New to the forum, but long time home espresso officionado! I'm in Manchester with a broken 7-8 y/o Baby Twin.. Started with the flickering lights/random switching etc. last week, now no power at all. Can't hear any relays click when I turn the power on now, whereas before there would be at least one click; sometimes more if the lights/switches were flashing..

I read here that CPU board failure can cause the flickering/random behaviour of the touch switches, and that a new board can be fitted to fix it, but wondering if that problem may have caused another problem (like blown a fuse or something worse; it smells a bit like it's been 'hot electrically' in there-not sure if that's normal??) Or is 'completely dead' just the final destination on the journey of bad CPU?

Looks like a board would be easy to replace, but no idea how to test/repair anything else in there!

Not a lot of money to spend, and hoping to keep a repair bill under £100. Is this realistic? I think if it is likely to run over £100 I'd rather put that towards a Classic or Sylvia... But somehow I gotta get my morning shot!!

Appreciate any advice, and ready for some hard truths if necessary.

Thanks,

Craig.


----------



## froggystyle (Oct 30, 2013)

Why not just pick up a classic, ebay for £75-£100 or new from Amazon for £120-£140.


----------



## Charliej (Feb 25, 2012)

If I remember correctly the new cpu board is rather expensive on its own I would suggest just looking for a good used Classic off a forum member and keeping the Baby Twin for any possible spares you may be able to cannibalise from it.


----------



## craigdwilliams (May 13, 2014)

Hey Froggy, I certainly can't find anything that cheap on eBay or amazon!


----------



## froggystyle (Oct 30, 2013)

Keep an eye out everyday on the amazon warehouse for deals, they are returns but normally just with damaged cartons.

http://www.amazon.co.uk/Warehouse-Deals/b?ie=UTF8&node=304071031

Ebay, be cheeky, if you spot one near you that has no bids make an offer, thats what i did and picked one up for £75, i guess you have to be careful and ideally should see it working first.

One here for £127

http://www.ebay.co.uk/itm/Gaggia-Classic-2-Cups-Espresso-Machine-/171326205565?pt=UK_Homes_Garden_Kitchen_Kettles&hash=item27e3d66e7d


----------



## craigdwilliams (May 13, 2014)

Appreciate the tips mate. And I was just in Leeds on Saturday!


----------



## froggystyle (Oct 30, 2013)

To be honest, i would hold fire and keep an eye on the for sale part of this site, you know you will get a well looked after machine with maybe the OPV and wand mod already done.

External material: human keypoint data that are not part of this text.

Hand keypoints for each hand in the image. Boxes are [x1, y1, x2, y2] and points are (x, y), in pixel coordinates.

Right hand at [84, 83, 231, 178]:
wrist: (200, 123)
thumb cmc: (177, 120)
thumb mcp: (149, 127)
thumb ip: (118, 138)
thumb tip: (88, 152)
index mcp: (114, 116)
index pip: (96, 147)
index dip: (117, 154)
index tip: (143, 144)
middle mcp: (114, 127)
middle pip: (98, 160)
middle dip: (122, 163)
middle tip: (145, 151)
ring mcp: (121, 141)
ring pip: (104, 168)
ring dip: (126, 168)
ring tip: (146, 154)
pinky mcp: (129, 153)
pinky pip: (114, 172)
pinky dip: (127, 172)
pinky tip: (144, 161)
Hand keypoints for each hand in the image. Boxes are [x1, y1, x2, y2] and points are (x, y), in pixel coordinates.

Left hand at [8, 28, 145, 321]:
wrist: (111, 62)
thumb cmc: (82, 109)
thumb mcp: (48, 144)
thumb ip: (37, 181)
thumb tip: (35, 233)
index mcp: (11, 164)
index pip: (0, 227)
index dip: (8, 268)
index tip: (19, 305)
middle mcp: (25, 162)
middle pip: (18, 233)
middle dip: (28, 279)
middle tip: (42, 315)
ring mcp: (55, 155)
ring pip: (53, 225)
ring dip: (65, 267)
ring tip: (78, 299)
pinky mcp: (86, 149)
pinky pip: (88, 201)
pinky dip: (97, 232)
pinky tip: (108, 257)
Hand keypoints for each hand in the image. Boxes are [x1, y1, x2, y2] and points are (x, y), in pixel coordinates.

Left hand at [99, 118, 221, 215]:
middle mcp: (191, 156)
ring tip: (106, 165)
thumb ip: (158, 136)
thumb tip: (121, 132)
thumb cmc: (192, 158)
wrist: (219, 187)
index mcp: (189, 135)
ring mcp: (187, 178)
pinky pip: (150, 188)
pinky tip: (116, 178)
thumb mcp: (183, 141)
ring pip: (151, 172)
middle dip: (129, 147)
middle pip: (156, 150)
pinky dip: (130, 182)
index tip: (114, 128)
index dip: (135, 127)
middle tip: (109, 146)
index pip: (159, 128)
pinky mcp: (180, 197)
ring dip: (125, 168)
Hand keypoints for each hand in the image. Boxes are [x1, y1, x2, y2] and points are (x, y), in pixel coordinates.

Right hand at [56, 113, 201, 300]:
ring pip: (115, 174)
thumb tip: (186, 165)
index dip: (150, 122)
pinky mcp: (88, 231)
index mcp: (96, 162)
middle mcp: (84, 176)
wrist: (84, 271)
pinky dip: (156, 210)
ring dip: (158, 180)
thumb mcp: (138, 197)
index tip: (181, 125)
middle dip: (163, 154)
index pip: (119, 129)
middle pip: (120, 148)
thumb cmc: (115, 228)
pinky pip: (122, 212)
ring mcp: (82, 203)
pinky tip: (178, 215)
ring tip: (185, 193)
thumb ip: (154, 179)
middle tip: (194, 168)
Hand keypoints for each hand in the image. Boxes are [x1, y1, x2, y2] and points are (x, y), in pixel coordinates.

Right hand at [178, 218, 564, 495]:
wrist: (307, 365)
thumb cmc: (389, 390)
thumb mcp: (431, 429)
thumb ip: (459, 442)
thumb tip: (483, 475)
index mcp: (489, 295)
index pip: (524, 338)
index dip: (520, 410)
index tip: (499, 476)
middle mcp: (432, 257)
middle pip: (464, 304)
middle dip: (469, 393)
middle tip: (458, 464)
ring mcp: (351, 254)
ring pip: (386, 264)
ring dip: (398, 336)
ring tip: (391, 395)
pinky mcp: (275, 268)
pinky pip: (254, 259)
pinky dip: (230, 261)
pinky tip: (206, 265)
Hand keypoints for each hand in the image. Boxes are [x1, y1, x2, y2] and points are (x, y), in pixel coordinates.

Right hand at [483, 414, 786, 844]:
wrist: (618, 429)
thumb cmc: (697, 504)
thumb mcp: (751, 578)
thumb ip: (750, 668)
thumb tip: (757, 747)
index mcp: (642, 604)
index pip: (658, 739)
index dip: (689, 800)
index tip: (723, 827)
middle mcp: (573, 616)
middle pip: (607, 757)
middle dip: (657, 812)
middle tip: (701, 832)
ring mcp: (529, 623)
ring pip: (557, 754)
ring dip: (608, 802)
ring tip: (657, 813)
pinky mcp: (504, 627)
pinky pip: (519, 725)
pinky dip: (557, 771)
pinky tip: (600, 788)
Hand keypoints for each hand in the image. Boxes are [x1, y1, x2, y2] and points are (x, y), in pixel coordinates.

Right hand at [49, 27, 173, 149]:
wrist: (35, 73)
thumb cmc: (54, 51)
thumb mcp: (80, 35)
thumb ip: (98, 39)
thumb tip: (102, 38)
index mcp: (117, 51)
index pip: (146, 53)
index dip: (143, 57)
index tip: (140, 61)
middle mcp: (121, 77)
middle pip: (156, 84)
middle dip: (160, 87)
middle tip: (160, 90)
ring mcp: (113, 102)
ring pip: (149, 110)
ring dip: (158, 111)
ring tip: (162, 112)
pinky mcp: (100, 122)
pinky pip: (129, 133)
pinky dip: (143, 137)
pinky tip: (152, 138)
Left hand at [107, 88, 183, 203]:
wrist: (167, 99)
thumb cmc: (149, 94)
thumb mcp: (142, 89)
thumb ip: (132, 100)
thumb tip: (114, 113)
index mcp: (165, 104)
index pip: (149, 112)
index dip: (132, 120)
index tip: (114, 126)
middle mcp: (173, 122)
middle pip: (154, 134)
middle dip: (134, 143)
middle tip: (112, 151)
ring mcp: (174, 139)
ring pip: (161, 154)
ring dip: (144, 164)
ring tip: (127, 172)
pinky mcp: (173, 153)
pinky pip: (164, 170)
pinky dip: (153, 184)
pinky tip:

Or wait for one to come up on warehouse....


----------



## gaggiamanualservice.com (Dec 22, 2009)

can you be more precise on the issue, greater details. CpU is around £60, may not be that issue tho, mail me at [email protected] for quicker response


----------



## craigdwilliams (May 13, 2014)

Yeah, I was coming to that conclusion too Froggy.


----------